● Exercise tasks
1 - In the post on secure peripheral cards, what is the name of the security system that Wave.com promotes?
2 - Continue the post on secure peripheral cards from its last sentence.

● Reading text
..........

Secure peripheral cards

Roop Mukherjee bmukherj at shoshin.uwaterloo.ca
Fri Mar 22 09:45:04 EST 2002


I was posing this question with some client based transaction system in
mind such as the proposed digital rights management (DRM) system, as
opposed to secure access to servers.

There are several companies that are touting that they have solutions for
DRM. Microsoft's story is that they have a secure kernel that will only
load secure drivers and their secure DRM app can playback stuff without
the user copying the pain-text data. It is probably plain to see why the
kernel, the driver or the application  that the user can insert and delete
instructions from should not be considered secure.

Wave.com touts this security system called Embassy. It is supposed to be
made up of everything from a secure chip, secure applets running on them,
secure OS secure trust network of such deives etc. They talk of deploying
this in everything from a keyboard to speakers. Even after looking for
weeks I only have a sketchy view of the working of the suystem. If someone
here knows more about it please let me know.

What I was seeking waas some concrete examples of the use and/or
deployment of the secure chips, applets etc. to create DRM or secure
client systems, as opposed to servers that can process loads of secure
transactions.

..........

● Provided records
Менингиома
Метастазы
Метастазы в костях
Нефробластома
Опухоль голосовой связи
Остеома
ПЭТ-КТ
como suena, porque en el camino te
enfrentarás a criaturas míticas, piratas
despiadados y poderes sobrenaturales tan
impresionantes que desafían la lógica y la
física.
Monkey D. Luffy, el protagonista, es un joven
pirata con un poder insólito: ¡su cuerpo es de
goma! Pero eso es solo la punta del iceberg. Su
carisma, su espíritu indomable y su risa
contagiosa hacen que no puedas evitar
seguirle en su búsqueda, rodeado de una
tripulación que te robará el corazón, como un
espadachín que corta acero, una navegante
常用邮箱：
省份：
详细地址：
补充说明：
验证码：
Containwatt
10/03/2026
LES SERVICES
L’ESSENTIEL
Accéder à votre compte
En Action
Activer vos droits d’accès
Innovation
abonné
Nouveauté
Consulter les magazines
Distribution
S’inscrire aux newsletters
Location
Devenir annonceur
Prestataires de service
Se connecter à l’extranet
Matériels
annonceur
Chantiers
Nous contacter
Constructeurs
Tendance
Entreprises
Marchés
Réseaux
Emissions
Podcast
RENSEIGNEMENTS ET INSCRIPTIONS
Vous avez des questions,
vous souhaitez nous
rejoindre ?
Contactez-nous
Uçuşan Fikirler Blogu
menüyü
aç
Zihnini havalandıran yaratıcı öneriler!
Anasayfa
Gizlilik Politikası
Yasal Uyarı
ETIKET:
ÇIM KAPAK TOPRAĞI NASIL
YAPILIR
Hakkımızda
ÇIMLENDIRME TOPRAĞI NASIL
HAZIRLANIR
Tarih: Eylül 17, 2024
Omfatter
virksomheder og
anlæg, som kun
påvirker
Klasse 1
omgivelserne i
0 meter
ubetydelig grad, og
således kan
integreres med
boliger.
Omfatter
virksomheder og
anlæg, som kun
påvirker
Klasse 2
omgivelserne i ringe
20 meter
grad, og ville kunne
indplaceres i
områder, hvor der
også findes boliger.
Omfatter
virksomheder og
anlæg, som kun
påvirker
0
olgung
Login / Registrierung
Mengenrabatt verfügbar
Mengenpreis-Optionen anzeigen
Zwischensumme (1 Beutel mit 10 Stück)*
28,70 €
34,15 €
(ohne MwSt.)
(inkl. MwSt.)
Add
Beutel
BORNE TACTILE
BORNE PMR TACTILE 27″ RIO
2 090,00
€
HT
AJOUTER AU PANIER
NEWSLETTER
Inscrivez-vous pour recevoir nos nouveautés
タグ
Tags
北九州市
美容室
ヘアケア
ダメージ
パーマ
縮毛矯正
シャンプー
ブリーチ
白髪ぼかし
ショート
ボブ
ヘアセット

..........

● Answers for this exercise
1 - Embassy

2 -
Cheers,
-- Roop
_______________________________________________________
On Fri, 22 Mar 2002, Greg Rose wrote:

> At 12:06 AM 3/22/2002 +0000, Adam Back wrote:
> >I'm not sure NCipher gear is the #1 for acceleration, I think they're
> >probably more focussed and used for secure key management.  For
> >example they quote [1] an nForce can do up to 400 new SSL connections
> >per second.  So that's CRT RSA, not sure if 1024 bit or 512 bit (it
> >does say "up to").  openSSL on a PIII-633Mhz can do 265 512 bit CRT
> >RSA per second, or 50 1024 bit CRT RSA per second.  So wether it will
> >even speed up current entry-level systems depends on the correct
> >interpretation of the product sheet.
>
> But don't forget that your pentium can't do anything *else* while it's
> doing those RSAs... whereas the machine with the nForce can be actually
> servicing the requests.
>
> Greg.
>
>
> >And the economics of course depends on how expensive they are relative
> >to general purpose CPUs, plus the added complexity of using embedded
> >hardware and drivers and getting to play with your web server.
> >General purpose CPUs are _really_ fast and cheap right now.
> >
> >But for the application at hand -- secure key-management, perhaps an
> >NCipher card is ok -- I haven't compared feature sets so can't really
> >comment.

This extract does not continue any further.